Archer Petroleum Corp (Archer or the Company)is pleased to announce its entry into a purchase and sale agreement (the “Acquisition Agreement”) with Arrakis Oil Recovery, LLC (“Arrakis”) for the acquisition by Archer of a 25% interest in the Peak Project, and a sublicense agreement (the “Sublicense Agreement”) with Phoenix Metals, Inc. (dba Imperial Chemical Company) (“ICC”) for the acquisition of certain exclusive international production and sales rights for Sandklene 950. Arrakis and ICC are subsidiaries of Imperial Petroleum Inc. (“Imperial Petroleum”).
The Peak Project, located in Logan county, Kentucky, totaling approximately 270 acres, is comprised of certain lands included in mining permit application Number 071-9702 which are subject to a joint venture (the “Peak JV”) between Arrakis and Peak Concepts, LLC (“Peak”). The Peak JV is being carried out through MidAmerica Oil Sands, LLC.
Pursuant to the Acquisition Agreement, Arrakis agreed to sell a 25% interest in the Peak JV to Archer in consideration for the issuance of 500,000 common shares of Archer (collectively, the “Archer Shares”) and US$300,000 of expenditures being incurred on the operations of the Peak JV, which expenditures shall be incurred on a timeline to be mutually agreed upon by Arrakis and Archer, provided that Archer shall not be required to expend more than US$50,000 in the six months following closing of the acquisition. On closing, the membership interests in the Peak JV are expected to be held as to 25% by Arrakis, 25% by Archer, and 50% by Peak. The Archer Shares to be issued on closing will be subject to a statutory hold period expiring four months and one day after the issuance of the Archer Shares.
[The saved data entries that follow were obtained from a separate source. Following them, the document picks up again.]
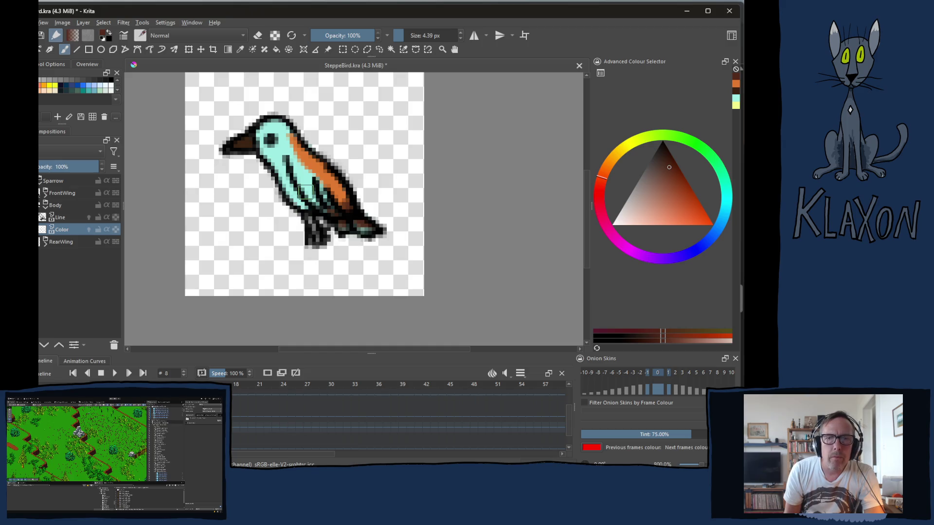
key("comma")
key("comma")
key("comma")
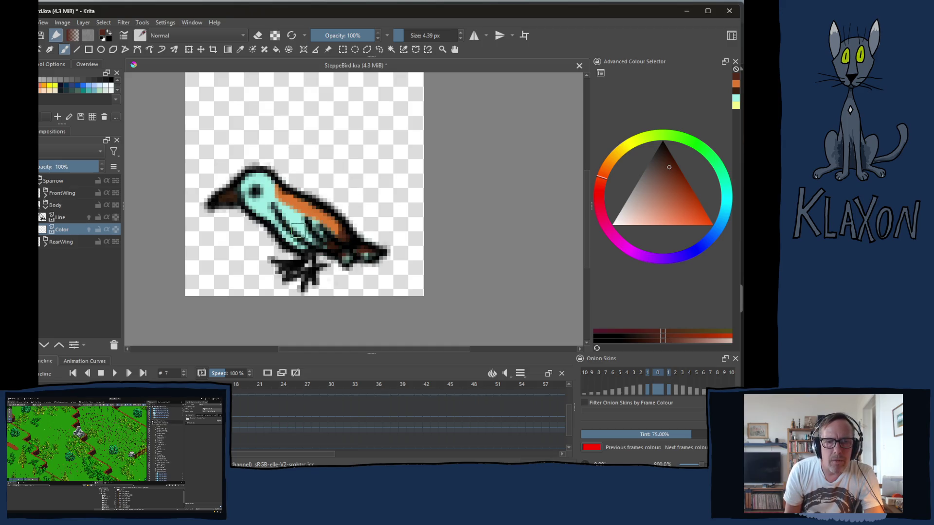
key("comma")
key("comma")
key("comma")
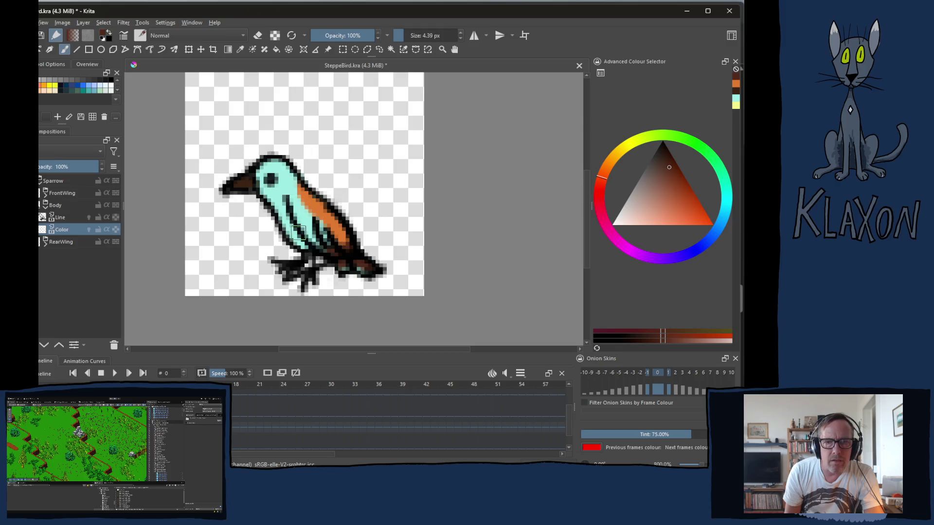
key("period")
key("period")
key("period")
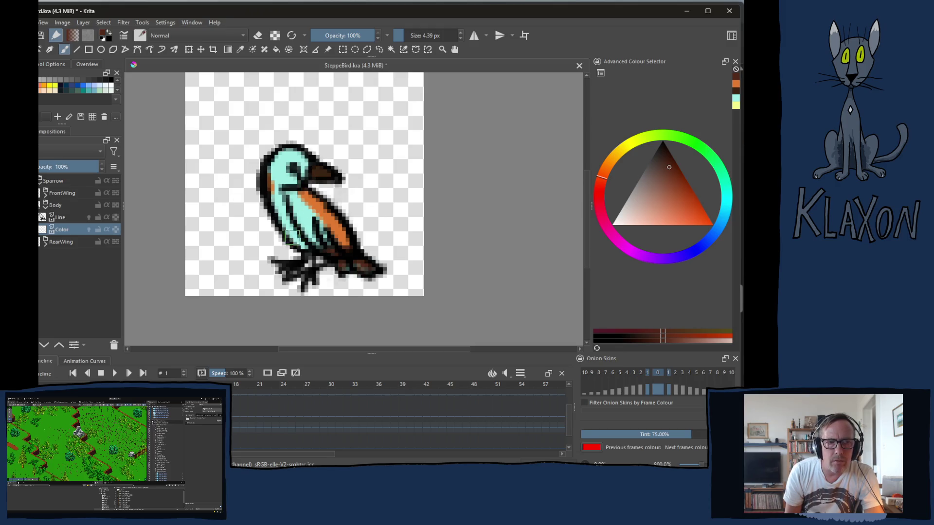
key("period")
key("period")
key("period")
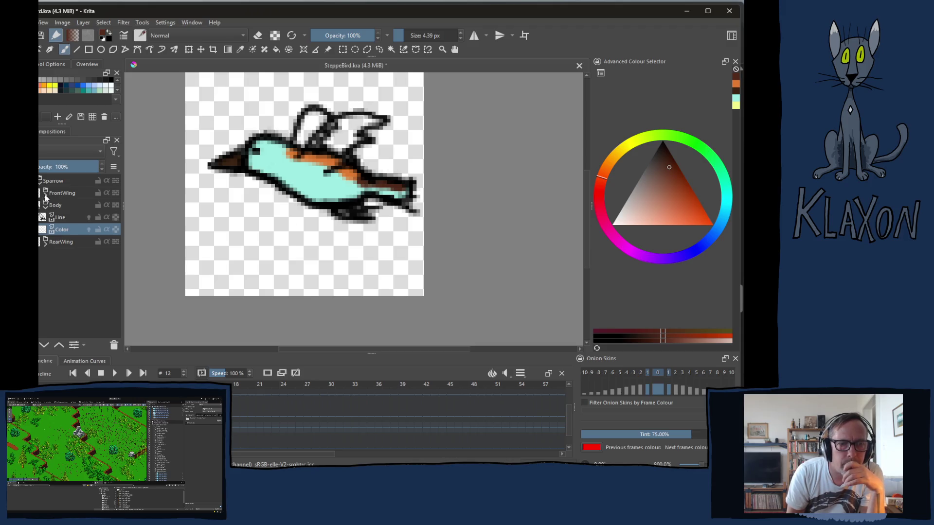
Step: On the FrontWing paint layer, cover the orange back stripe with turquoise
left_click(45, 196)
left_click(65, 219)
Pursuant to the Sublicense Agreement, ICC has granted Archer an exclusive sublicense and the exclusive right to utilize the License (as defined below) in international markets to manufacture, sell and market Sandklene 950 in international territories, except with respect to operations conducted by or facilities owned in whole or in part, now or in the future, by certain existing customers of ICC (the “Sublicense”). The Sublicense does not give Archer any rights to manufacture, sell or market Sandklene 950 to any parties for use within the United States, including operations or facilities owned or managed by Archer. Sandklene 950 is a chemical wetting agent useful in the recovery of oil from tar sands. The original license for Sandklene 950 was granted to Imperial Petroleum by MDEChem, Inc. (“MDE”), and Imperial Petroleum assigned the exclusive rights to manufacture, sell and market Sandklene 950 (the “License”) to ICC.
In consideration of ICC granting Archer the Sublicense, Archer has agreed to reserve and pay to ICC US$400,000 and a royalty of US$1.00 for each gallon of Sandklene 950 manufactured by Archer, which royalty is in addition to the royalty of US$1.75 per gallon reserved to MDE as provided for under the License. ICC, however, has agreed to pay Archer a royalty of US$1.00 per gallon on all sales of Sandklene 950 to existing customers for their operations outside of Canada and the United States. Pursuant to the Sublicense Agreement, if Archer defaults on its obligations under the Acquisition Agreement to spend $300,000 on the operations of the Peak JV and issue 500,000 Archer Shares on or before January 31, 2014, then Archer will be required to pay the balance of the $300,000 that it has not spent on the operations of the Peak JV and to issue the balance of the Archer Shares that it has not issued to ICC in order to maintain the Sublicense. Also, MDE has agreed that in the event that Imperial Petroleum defaults or otherwise terminates the License, MDE will allow Archer’s rights to manufacture, sell and market Sandklene 950 to continue as provided for in the Sublicense Agreement.
Closing of the proposed transaction is subject to a number of conditions, including the parties completing their respective due diligence and approval of the TSX Venture Exchange. The Acquisition Agreement may be terminated at any time by mutual agreement of the parties. Unless otherwise agreed to by the parties, the Acquisition Agreement will automatically terminate in the event that the closing conditions are not fulfilled or waived by the closing date or if the proposed transaction does not close on or before July 15, 2013. The Company expects that a portion of the funds raised pursuant to the private placement financing of the Company announced on June 10, 2013 will be used to fund the Company’s obligations pursuant to the Acquisition Agreement.